Sub Status: 0xc0000064
Others the account info is missing:
Security ID: NULL SID
Account Name: -
Account Domain: -
Logon ID: 0x0
I have only seen this when the information is in fact missing or incorrect in the login request."
From SAM 5.5 debug logging, shows SQL Authentication is tried first, fails, then tries Windows Authentication. What our admin means by 'others' I think is those attempts by SAM to use Window Auth, which doesn't parse anything, so it see's blank. But the first 'failure reason' for unknown username or bad password I think is associated with the first SQL Authentication attempts.
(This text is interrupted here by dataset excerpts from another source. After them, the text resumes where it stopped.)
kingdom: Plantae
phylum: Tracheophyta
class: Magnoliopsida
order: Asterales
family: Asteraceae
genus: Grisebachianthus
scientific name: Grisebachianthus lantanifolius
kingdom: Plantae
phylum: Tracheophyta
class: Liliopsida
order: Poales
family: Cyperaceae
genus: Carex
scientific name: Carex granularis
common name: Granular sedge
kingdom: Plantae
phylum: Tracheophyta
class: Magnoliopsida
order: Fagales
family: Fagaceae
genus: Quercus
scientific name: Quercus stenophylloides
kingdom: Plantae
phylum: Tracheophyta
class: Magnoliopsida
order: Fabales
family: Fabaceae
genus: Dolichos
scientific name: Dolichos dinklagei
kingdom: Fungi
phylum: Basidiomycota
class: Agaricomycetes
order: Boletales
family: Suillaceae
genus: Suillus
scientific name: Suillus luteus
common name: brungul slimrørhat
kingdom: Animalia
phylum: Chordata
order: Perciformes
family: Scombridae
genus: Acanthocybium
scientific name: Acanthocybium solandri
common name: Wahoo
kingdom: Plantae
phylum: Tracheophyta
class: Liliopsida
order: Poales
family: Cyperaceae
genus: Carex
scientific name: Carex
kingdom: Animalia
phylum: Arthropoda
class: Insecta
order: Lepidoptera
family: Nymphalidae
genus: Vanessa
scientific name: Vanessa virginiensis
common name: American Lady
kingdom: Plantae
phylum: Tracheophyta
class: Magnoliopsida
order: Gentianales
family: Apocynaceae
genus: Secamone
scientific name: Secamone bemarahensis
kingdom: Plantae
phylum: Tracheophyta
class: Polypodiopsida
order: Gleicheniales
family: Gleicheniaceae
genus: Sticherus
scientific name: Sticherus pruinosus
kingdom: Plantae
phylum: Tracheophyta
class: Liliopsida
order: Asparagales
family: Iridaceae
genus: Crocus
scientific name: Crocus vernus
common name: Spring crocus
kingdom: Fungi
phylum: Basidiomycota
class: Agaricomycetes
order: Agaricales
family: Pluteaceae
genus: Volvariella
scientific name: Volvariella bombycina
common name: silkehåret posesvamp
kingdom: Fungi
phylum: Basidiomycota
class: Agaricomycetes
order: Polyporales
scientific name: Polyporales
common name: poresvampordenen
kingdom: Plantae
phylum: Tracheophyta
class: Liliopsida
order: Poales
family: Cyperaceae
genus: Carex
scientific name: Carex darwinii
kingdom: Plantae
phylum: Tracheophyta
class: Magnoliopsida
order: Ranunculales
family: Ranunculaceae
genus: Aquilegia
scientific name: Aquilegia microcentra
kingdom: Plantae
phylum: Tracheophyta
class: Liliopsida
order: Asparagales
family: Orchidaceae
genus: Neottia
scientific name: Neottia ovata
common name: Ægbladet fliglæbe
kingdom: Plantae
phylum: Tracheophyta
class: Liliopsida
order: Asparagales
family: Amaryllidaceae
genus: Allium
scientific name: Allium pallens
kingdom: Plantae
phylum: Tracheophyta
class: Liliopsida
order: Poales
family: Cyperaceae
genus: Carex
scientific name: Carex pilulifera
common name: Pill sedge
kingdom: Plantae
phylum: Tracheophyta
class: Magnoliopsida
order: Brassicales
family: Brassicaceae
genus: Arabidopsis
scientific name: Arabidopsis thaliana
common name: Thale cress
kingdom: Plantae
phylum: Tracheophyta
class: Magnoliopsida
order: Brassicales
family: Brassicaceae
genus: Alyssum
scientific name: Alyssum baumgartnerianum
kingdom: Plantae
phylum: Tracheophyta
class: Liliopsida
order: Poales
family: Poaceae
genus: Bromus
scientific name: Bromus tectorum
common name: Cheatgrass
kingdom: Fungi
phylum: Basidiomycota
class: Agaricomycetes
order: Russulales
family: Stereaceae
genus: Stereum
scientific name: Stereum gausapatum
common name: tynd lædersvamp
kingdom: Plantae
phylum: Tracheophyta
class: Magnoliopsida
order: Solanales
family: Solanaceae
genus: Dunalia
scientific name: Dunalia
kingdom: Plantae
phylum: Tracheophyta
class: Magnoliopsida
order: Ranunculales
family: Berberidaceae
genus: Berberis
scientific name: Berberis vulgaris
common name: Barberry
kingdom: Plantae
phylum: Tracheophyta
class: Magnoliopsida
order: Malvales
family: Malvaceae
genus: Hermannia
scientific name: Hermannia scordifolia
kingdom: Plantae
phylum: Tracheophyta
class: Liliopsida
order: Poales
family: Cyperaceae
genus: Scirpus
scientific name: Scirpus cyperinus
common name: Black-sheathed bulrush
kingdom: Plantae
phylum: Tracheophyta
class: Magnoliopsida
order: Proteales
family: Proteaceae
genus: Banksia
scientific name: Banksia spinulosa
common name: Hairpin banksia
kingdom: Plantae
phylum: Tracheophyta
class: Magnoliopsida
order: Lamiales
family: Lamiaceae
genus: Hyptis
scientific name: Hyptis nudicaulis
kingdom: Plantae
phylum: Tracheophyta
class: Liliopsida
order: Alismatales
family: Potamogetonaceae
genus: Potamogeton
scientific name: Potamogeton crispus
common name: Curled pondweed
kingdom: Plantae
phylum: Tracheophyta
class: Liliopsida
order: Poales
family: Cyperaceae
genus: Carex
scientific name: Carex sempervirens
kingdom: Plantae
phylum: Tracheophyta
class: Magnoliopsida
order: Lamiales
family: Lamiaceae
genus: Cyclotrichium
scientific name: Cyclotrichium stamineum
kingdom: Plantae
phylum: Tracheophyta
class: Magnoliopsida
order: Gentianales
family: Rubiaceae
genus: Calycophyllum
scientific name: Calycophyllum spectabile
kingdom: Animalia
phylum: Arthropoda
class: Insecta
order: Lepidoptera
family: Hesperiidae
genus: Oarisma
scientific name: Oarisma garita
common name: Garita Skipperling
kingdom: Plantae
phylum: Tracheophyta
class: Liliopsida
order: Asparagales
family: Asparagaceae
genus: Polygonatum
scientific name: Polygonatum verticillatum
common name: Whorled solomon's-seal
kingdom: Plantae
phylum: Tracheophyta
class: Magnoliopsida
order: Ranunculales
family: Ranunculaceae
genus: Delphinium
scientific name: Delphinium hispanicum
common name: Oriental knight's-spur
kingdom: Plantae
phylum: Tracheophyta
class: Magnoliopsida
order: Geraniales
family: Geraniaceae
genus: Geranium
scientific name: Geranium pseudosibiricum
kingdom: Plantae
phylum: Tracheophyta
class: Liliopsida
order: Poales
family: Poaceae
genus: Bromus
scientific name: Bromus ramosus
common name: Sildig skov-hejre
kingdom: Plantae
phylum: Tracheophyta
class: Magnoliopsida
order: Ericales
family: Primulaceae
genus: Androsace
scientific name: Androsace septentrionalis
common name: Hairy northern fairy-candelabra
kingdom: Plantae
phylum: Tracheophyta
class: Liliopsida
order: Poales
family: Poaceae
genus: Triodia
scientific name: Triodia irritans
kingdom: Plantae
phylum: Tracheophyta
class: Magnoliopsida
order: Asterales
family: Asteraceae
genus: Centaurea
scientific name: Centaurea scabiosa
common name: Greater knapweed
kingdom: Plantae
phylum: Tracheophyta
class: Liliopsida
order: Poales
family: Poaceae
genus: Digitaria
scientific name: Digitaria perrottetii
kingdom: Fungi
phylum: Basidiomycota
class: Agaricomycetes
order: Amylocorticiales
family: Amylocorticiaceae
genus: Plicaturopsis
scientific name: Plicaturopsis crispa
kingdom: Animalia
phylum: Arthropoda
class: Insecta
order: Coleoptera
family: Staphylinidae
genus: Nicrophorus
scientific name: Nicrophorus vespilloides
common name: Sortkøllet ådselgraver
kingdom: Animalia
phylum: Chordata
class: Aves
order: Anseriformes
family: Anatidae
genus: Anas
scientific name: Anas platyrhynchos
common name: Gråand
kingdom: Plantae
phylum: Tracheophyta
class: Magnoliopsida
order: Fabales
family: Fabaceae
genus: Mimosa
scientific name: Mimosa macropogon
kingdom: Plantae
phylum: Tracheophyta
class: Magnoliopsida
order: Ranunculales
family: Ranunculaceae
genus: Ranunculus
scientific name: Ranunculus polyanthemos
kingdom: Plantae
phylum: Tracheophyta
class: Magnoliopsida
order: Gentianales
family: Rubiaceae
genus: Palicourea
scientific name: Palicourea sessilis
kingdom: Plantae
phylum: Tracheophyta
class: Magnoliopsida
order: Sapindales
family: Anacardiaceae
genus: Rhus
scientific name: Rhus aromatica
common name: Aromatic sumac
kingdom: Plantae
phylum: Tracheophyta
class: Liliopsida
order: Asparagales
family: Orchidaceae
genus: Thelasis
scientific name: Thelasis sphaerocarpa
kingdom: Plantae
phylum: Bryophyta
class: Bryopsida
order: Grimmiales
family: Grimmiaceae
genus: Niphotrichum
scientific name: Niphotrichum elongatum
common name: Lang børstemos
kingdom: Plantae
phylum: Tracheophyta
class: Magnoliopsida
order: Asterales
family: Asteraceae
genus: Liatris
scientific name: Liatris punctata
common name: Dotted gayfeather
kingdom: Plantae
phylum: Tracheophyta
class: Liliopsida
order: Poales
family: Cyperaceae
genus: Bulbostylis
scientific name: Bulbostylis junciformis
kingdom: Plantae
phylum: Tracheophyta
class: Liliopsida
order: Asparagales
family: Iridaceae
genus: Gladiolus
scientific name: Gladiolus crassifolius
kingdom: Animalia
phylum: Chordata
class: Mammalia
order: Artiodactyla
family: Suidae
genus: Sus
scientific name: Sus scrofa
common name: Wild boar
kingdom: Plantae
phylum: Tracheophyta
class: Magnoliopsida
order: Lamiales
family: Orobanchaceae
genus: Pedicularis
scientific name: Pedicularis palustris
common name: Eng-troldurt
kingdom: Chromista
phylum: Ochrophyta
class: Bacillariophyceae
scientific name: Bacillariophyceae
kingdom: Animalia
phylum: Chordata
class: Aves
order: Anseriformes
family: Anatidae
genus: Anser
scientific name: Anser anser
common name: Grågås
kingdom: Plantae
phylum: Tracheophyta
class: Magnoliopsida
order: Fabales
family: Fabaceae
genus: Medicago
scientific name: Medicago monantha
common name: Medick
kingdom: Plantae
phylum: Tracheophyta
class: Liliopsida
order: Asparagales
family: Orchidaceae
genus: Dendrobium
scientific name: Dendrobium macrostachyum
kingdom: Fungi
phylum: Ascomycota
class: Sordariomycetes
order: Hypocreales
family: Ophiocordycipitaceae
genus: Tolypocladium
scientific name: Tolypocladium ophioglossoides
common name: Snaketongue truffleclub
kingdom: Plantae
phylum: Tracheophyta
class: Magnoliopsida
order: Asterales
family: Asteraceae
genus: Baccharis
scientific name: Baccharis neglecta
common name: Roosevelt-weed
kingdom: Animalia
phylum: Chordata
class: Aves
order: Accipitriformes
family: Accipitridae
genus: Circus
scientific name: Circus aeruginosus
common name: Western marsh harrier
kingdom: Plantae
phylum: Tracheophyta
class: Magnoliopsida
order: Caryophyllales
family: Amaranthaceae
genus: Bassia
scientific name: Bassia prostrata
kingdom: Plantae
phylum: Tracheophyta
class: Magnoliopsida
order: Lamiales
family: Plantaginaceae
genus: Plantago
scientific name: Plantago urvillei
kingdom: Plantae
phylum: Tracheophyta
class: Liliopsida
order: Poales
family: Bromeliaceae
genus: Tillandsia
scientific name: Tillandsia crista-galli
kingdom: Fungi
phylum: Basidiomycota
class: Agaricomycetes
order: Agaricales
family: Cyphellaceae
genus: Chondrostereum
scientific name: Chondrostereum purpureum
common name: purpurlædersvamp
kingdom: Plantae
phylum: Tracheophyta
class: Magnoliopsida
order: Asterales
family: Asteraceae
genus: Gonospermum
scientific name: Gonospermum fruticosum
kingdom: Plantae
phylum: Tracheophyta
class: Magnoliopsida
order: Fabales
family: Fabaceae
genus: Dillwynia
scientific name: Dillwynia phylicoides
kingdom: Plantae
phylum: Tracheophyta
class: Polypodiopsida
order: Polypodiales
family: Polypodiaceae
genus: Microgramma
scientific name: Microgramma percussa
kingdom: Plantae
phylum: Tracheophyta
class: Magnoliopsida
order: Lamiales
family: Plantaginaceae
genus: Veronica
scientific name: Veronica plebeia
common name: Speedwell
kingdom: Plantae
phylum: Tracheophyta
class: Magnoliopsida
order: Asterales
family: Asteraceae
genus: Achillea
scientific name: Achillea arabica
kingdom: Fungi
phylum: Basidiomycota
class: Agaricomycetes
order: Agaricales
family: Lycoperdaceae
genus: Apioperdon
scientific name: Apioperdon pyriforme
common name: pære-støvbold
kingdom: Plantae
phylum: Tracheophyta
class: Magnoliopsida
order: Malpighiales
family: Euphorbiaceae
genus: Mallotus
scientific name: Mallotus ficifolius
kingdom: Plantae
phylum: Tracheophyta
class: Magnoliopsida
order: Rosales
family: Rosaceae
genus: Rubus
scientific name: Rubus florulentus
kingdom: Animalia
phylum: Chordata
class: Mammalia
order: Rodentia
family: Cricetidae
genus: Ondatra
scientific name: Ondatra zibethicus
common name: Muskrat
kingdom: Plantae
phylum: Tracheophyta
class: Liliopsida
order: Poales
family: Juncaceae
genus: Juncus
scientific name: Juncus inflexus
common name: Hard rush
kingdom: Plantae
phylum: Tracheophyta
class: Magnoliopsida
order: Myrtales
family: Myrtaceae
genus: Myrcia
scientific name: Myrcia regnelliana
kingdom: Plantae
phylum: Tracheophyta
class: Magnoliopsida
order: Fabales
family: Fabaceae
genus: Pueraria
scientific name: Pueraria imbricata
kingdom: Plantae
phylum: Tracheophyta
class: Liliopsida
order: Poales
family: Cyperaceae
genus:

I'm wondering if this is perhaps somehow performance related,
1.) I do have a modestly high disk queue length on the Orion SQL instance, and it's RAID 5 set up with NTA, tables are in need or rebuild
2.) This target node in particular has four application monitors running on it, all using the exact same SQL Authenticated account, so I intentionally disabled an unrelated SQL 'health' monitoring components, thinking it would reduce frequency of 'down' states, but just saw one of the four custom queries go down again. argh!
I'm thinking this may be performance related, so I'm attacking the problem from that angle, but could having, say four different SQL Authenticated applications, with roughly a total of only 33 component monitors cause some timeout, or bork parsing the username and password at times?